INFORMATION SUPPLIED:
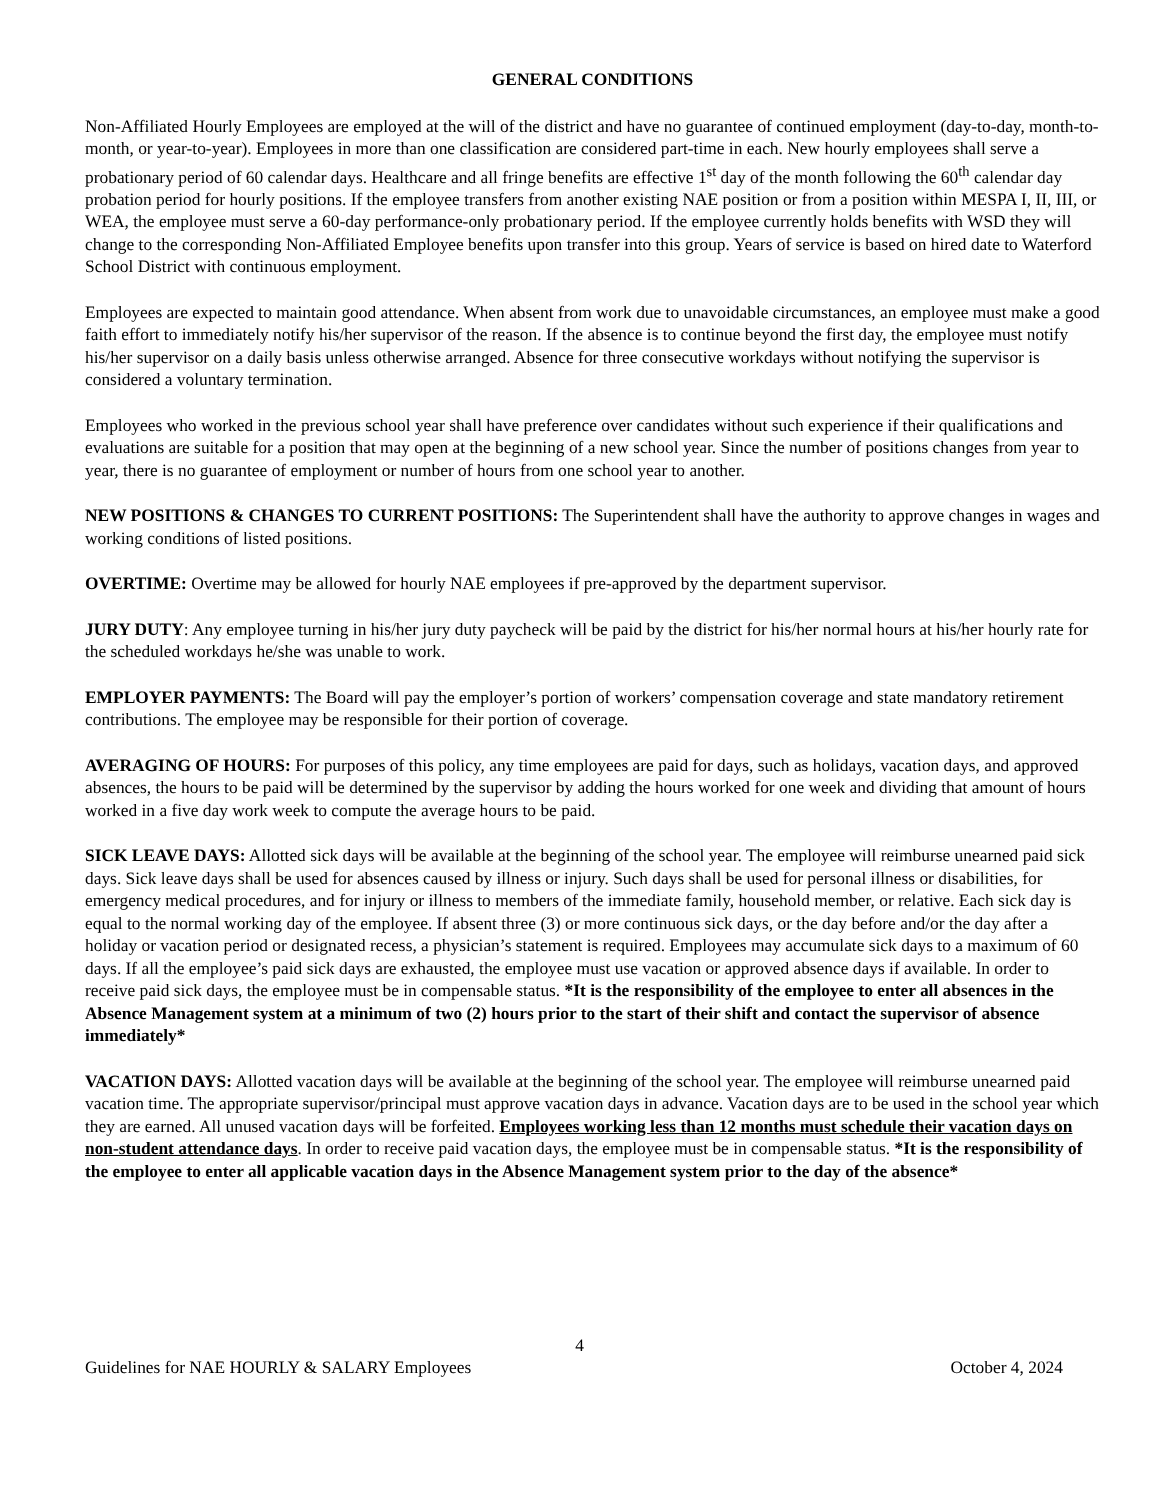GENERAL CONDITIONS
Non-Affiliated Hourly Employees are employed at the will of the district and have no guarantee of continued employment (day-to-day, month-to-month, or year-to-year). Employees in more than one classification are considered part-time in each. New hourly employees shall serve a probationary period of 60 calendar days. Healthcare and all fringe benefits are effective 1<sup>st</sup> day of the month following the 60<sup>th</sup> calendar day probation period for hourly positions. If the employee transfers from another existing NAE position or from a position within MESPA I, II, III, or WEA, the employee must serve a 60-day performance-only probationary period. If the employee currently holds benefits with WSD they will change to the corresponding Non-Affiliated Employee benefits upon transfer into this group. Years of service is based on hired date to Waterford School District with continuous employment.
Employees are expected to maintain good attendance. When absent from work due to unavoidable circumstances, an employee must make a good faith effort to immediately notify his/her supervisor of the reason. If the absence is to continue beyond the first day, the employee must notify his/her supervisor on a daily basis unless otherwise arranged. Absence for three consecutive workdays without notifying the supervisor is considered a voluntary termination.
Employees who worked in the previous school year shall have preference over candidates without such experience if their qualifications and evaluations are suitable for a position that may open at the beginning of a new school year. Since the number of positions changes from year to year, there is no guarantee of employment or number of hours from one school year to another.
NEW POSITIONS & CHANGES TO CURRENT POSITIONS: The Superintendent shall have the authority to approve changes in wages and working conditions of listed positions.
OVERTIME: Overtime may be allowed for hourly NAE employees if pre-approved by the department supervisor.
JURY DUTY: Any employee turning in his/her jury duty paycheck will be paid by the district for his/her normal hours at his/her hourly rate for the scheduled workdays he/she was unable to work.
EMPLOYER PAYMENTS: The Board will pay the employer’s portion of workers’ compensation coverage and state mandatory retirement contributions. The employee may be responsible for their portion of coverage.
AVERAGING OF HOURS: For purposes of this policy, any time employees are paid for days, such as holidays, vacation days, and approved absences, the hours to be paid will be determined by the supervisor by adding the hours worked for one week and dividing that amount of hours worked in a five day work week to compute the average hours to be paid.
SICK LEAVE DAYS: Allotted sick days will be available at the beginning of the school year. The employee will reimburse unearned paid sick days. Sick leave days shall be used for absences caused by illness or injury. Such days shall be used for personal illness or disabilities, for emergency medical procedures, and for injury or illness to members of the immediate family, household member, or relative. Each sick day is equal to the normal working day of the employee. If absent three (3) or more continuous sick days, or the day before and/or the day after a holiday or vacation period or designated recess, a physician’s statement is required. Employees may accumulate sick days to a maximum of 60 days. If all the employee’s paid sick days are exhausted, the employee must use vacation or approved absence days if available. In order to receive paid sick days, the employee must be in compensable status. *It is the responsibility of the employee to enter all absences in the Absence Management system at a minimum of two (2) hours prior to the start of their shift and contact the supervisor of absence immediately*
VACATION DAYS: Allotted vacation days will be available at the beginning of the school year. The employee will reimburse unearned paid vacation time. The appropriate supervisor/principal must approve vacation days in advance. Vacation days are to be used in the school year which they are earned. All unused vacation days will be forfeited. Employees working less than 12 months must schedule their vacation days on non-student attendance days. In order to receive paid vacation days, the employee must be in compensable status. *It is the responsibility of the employee to enter all applicable vacation days in the Absence Management system prior to the day of the absence*
4
Guidelines for NAE HOURLY & SALARY Employees October 4, 2024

ACTION ITEM: Without the pictures, copy all of the entries exactly as they appear.

YOUR SOLUTION:
GENERAL CONDITIONS
Non-Affiliated Hourly Employees are employed at the will of the district and have no guarantee of continued employment (day-to-day, month-to-month, or year-to-year). Employees in more than one classification are considered part-time in each. New hourly employees shall serve a probationary period of 60 calendar days. Healthcare and all fringe benefits are effective 1<sup>st</sup> day of the month following the 60<sup>th</sup> calendar day probation period for hourly positions. If the employee transfers from another existing NAE position or from a position within MESPA I, II, III, or WEA, the employee must serve a 60-day performance-only probationary period. If the employee currently holds benefits with WSD they will change to the corresponding Non-Affiliated Employee benefits upon transfer into this group. Years of service is based on hired date to Waterford School District with continuous employment.
Employees are expected to maintain good attendance. When absent from work due to unavoidable circumstances, an employee must make a good faith effort to immediately notify his/her supervisor of the reason. If the absence is to continue beyond the first day, the employee must notify his/her supervisor on a daily basis unless otherwise arranged. Absence for three consecutive workdays without notifying the supervisor is considered a voluntary termination.
Employees who worked in the previous school year shall have preference over candidates without such experience if their qualifications and evaluations are suitable for a position that may open at the beginning of a new school year. Since the number of positions changes from year to year, there is no guarantee of employment or number of hours from one school year to another.
NEW POSITIONS & CHANGES TO CURRENT POSITIONS: The Superintendent shall have the authority to approve changes in wages and working conditions of listed positions.
OVERTIME: Overtime may be allowed for hourly NAE employees if pre-approved by the department supervisor.
JURY DUTY: Any employee turning in his/her jury duty paycheck will be paid by the district for his/her normal hours at his/her hourly rate for the scheduled workdays he/she was unable to work.
EMPLOYER PAYMENTS: The Board will pay the employer’s portion of workers’ compensation coverage and state mandatory retirement contributions. The employee may be responsible for their portion of coverage.
AVERAGING OF HOURS: For purposes of this policy, any time employees are paid for days, such as holidays, vacation days, and approved absences, the hours to be paid will be determined by the supervisor by adding the hours worked for one week and dividing that amount of hours worked in a five day work week to compute the average hours to be paid.
SICK LEAVE DAYS: Allotted sick days will be available at the beginning of the school year. The employee will reimburse unearned paid sick days. Sick leave days shall be used for absences caused by illness or injury. Such days shall be used for personal illness or disabilities, for emergency medical procedures, and for injury or illness to members of the immediate family, household member, or relative. Each sick day is equal to the normal working day of the employee. If absent three (3) or more continuous sick days, or the day before and/or the day after a holiday or vacation period or designated recess, a physician’s statement is required. Employees may accumulate sick days to a maximum of 60 days. If all the employee’s paid sick days are exhausted, the employee must use vacation or approved absence days if available. In order to receive paid sick days, the employee must be in compensable status. *It is the responsibility of the employee to enter all absences in the Absence Management system at a minimum of two (2) hours prior to the start of their shift and contact the supervisor of absence immediately*
VACATION DAYS: Allotted vacation days will be available at the beginning of the school year. The employee will reimburse unearned paid vacation time. The appropriate supervisor/principal must approve vacation days in advance. Vacation days are to be used in the school year which they are earned. All unused vacation days will be forfeited. Employees working less than 12 months must schedule their vacation days on non-student attendance days. In order to receive paid vacation days, the employee must be in compensable status. *It is the responsibility of the employee to enter all applicable vacation days in the Absence Management system prior to the day of the absence*
4
Guidelines for NAE HOURLY & SALARY Employees October 4, 2024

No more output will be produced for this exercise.